Необходимо констатировать, что, подобно Годвину и Прудону, Кропоткин не заметил проблемы личности, а там, где столкновение с ней было неизбежно, он неосознанно подменял ее другими проблемами. Неспособность и невозможность для Петра Алексеевича понять и увидеть эту проблему, по нашему убеждению, коренится в основах его учения, в его методе и мировоззрении, наконец, в особенностях его индивидуальности.
Невозможно отрицать высокую правоту и пафос кропоткинских обличений существующего общества за пренебрежение к человеческой жизни, его критику государства, насилующего, развращающего и подавляющего человека. Невозможно не восхищаться его утверждением священного права каждой личности на самореализацию, на счастье, на удовлетворение ее первых насущных потребностей в пище и жилье, его мыслями о довольстве для всех, о досуге, как громадном расширении личной свободы, о ликвидации разделения на управляющих и управляемых, о разнообразии занятий, способном резко расширить творческие возможности индивида. Все эти мысли пронизаны чувством искреннего сочувствия и сострадания к людям и, безусловно, заслуживают уважения и восхищения. И все же – факт остается фактом: проблемы личности Кропоткин попросту не заметил.
Ведь проблема предполагает если не трагедию, не драму, то хотя бы вопрос. А у Петра Алексеевича, даже в тех немногих местах его сочинений, где речь заходит о «субъективной стороне дела», – не вопрос, не проблема, но проповедь: «Делай, как я!» Это проповедь борца, вовлеченного в схватку, проповедь ученого, познавшего истину эволюции и прогресса. Он посвящает немало страстных, горячих страниц описанию жизни настоящего, счастливого человека, ощущающего полноту жизни, человека, для которого нет и не может быть противоречий между природным и общественным, между личным и общественным, ибо он влился в природу и в жизнь народа, он познает природу и живет горем и радостью народа. Мы читаем это и видим, что лично для Кропоткина тут никакого выбора, проблемы не было: разве может быть выбор между тусклым и серым прозябанием обывателя и насыщенной до краев жизнью революционера и ученого? Эти поэтические места его работ можно рассматривать как автобиографический документ, как проповедь религиозного наставника, но не как философскую постановку мучительной и драматической проблемы личности.
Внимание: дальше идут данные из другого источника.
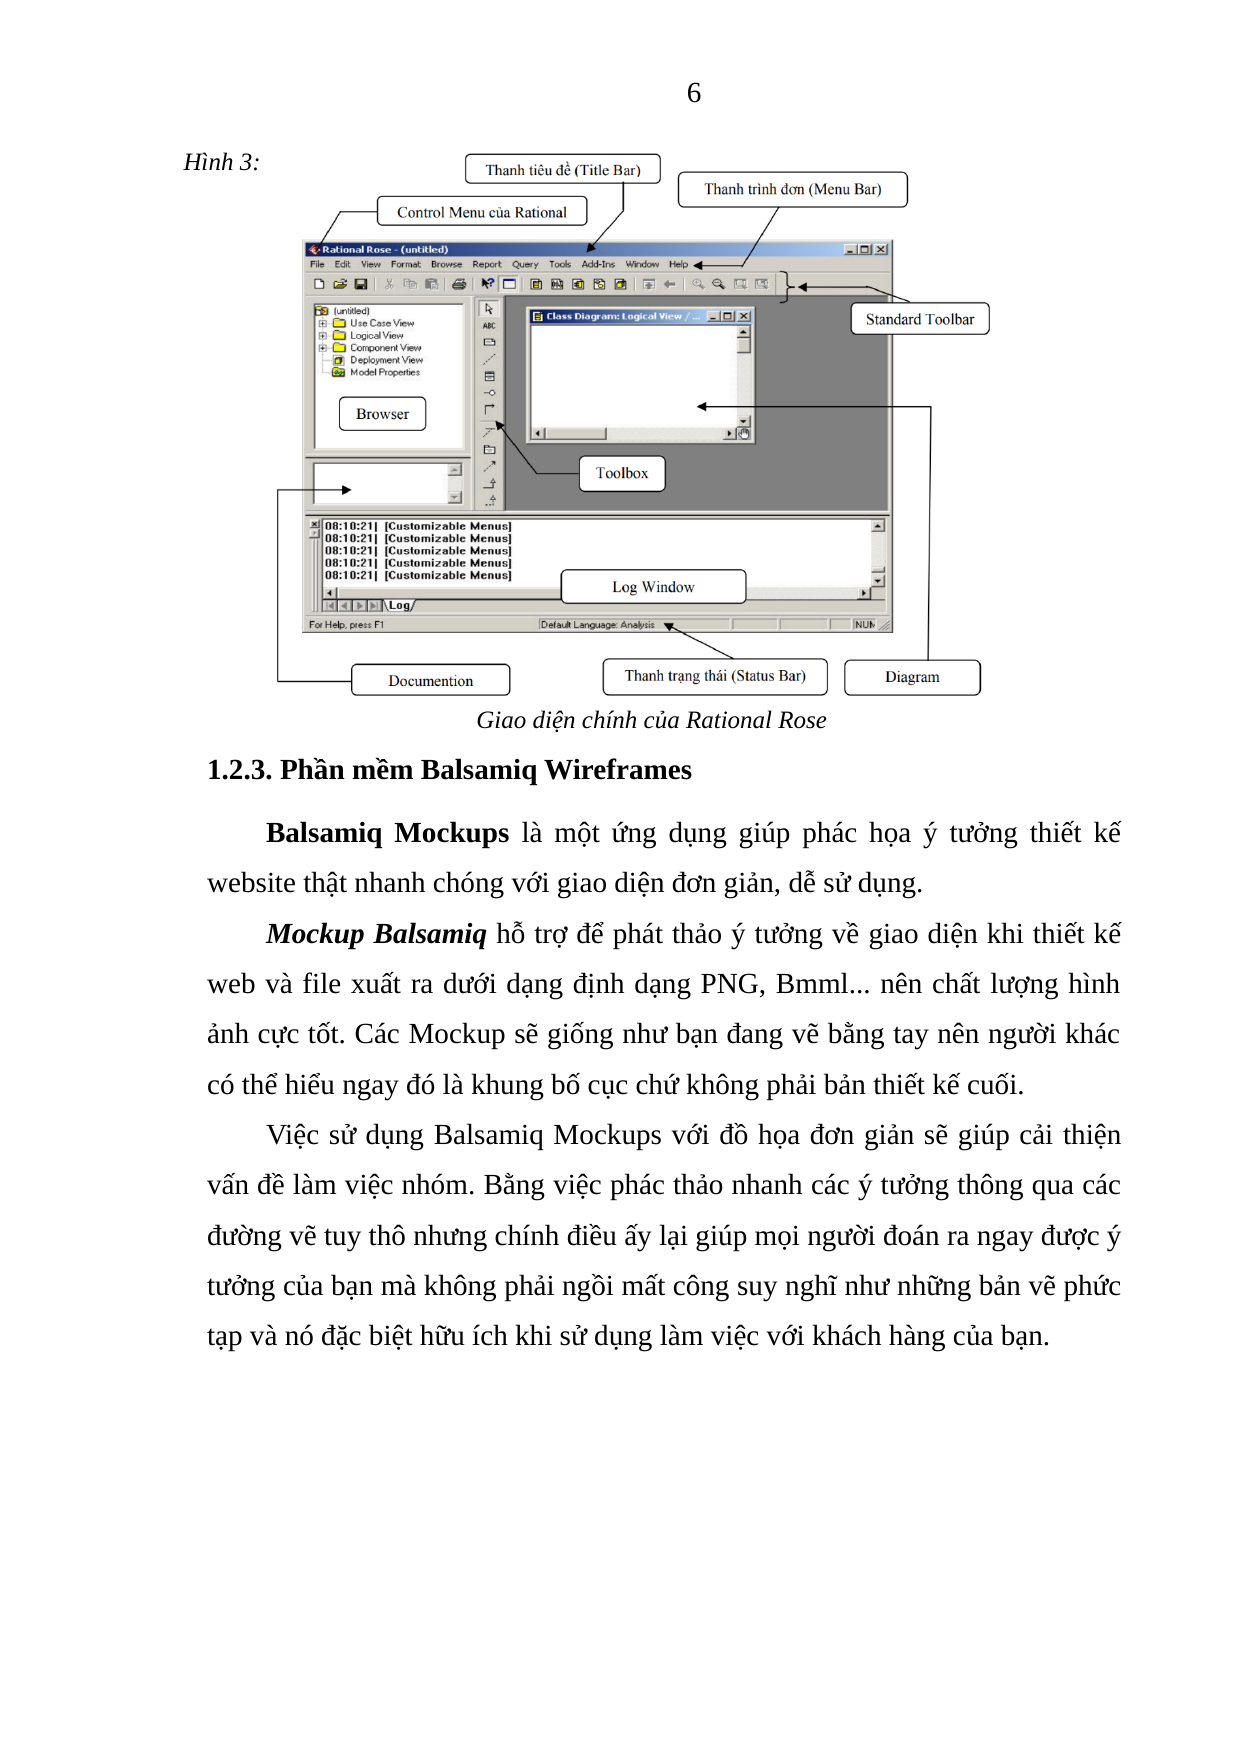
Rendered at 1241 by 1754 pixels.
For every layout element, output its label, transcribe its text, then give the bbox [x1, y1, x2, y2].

text Giao diện chính của Rational Rose [207, 147, 1122, 734]
text Việc sử dụng Balsamiq Mockups với đồ họa đơn giản sẽ giúp cải thiện vấn đề làm việc nhóm. Bằng việc phác thảo nhanh các ý tưởng thông qua các đường vẽ tuy thô nhưng chính điều ấy lại giúp mọi người đoán ra ngay được ý tưởng của bạn mà không phải ngồi mất công suy nghĩ như những bản vẽ phức tạp và nó đặc biệt hữu ích khi sử dụng làm việc với khách hàng của bạn. [207, 1117, 1122, 1352]
subtitle 1.2.3. Phần mềm Balsamiq Wireframes [207, 752, 1122, 786]
text Mockup Balsamiq hỗ trợ để phát thảo ý tưởng về giao diện khi thiết kế web và file xuất ra dưới dạng định dạng PNG, Bmml... nên chất lượng hình ảnh cực tốt. Các Mockup sẽ giống như bạn đang vẽ bằng tay nên người khác có thể hiểu ngay đó là khung bố cục chứ không phải bản thiết kế cuối. [207, 916, 1122, 1100]
picture [265, 147, 996, 706]
text Balsamiq Mockups là một ứng dụng giúp phác họa ý tưởng thiết kế website thật nhanh chóng với giao diện đơn giản, dễ sử dụng. [207, 815, 1122, 899]
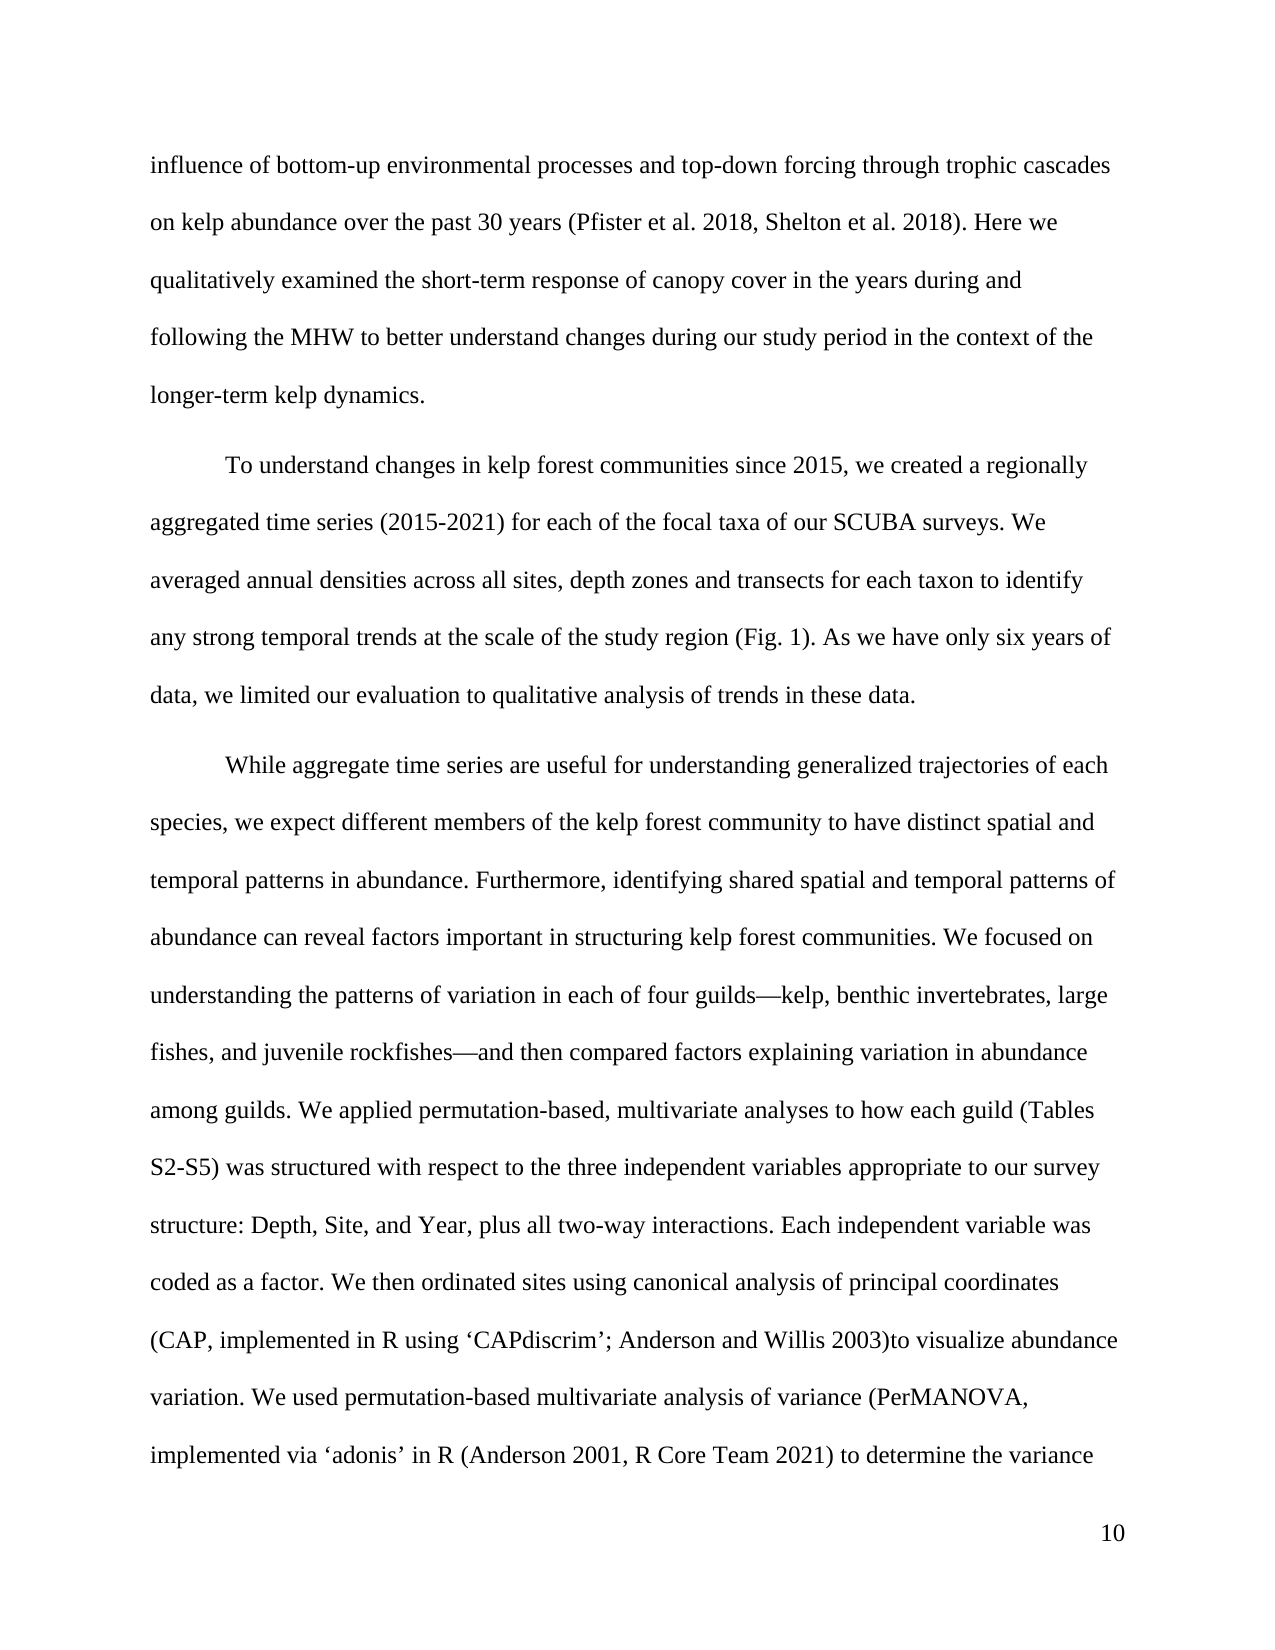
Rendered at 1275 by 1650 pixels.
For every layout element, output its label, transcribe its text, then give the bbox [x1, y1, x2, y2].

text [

Во всех областях знания, которым посвящены сочинения Кропоткина: в социологии, в этике, в истории, в описании светлого анархо-коммунистического будущего, не говоря уж о специальных естественнонаучных работах, – везде главные герои: Природа и познающая ее Наука, Общество, Массы, Народ, и везде самоценность личности декларируется скороговоркой, но совсем не рассматривается, а порой, напротив, присутствует в негативном контексте.
Для Кропоткина человек жестко детерминирован как общекосмической причинностью, так и социальными условиями, и эта детерминированность расценивается как фактор прогресса, проблема же специфически человеческого, личностно-индивидуального попросту не ставится. Хотя Кропоткин и отмечал, что самоутверждение личности есть такой же важный закон эволюции, как и рост взаимопомощи, но эту проблему он оставил в стороне, целиком отдавшись своим излюбленным вопросам: о жизни природы и о творчестве масс. Человечество заслоняет у него человека, равенство и солидарность заслоняют свободу и индивидуальность.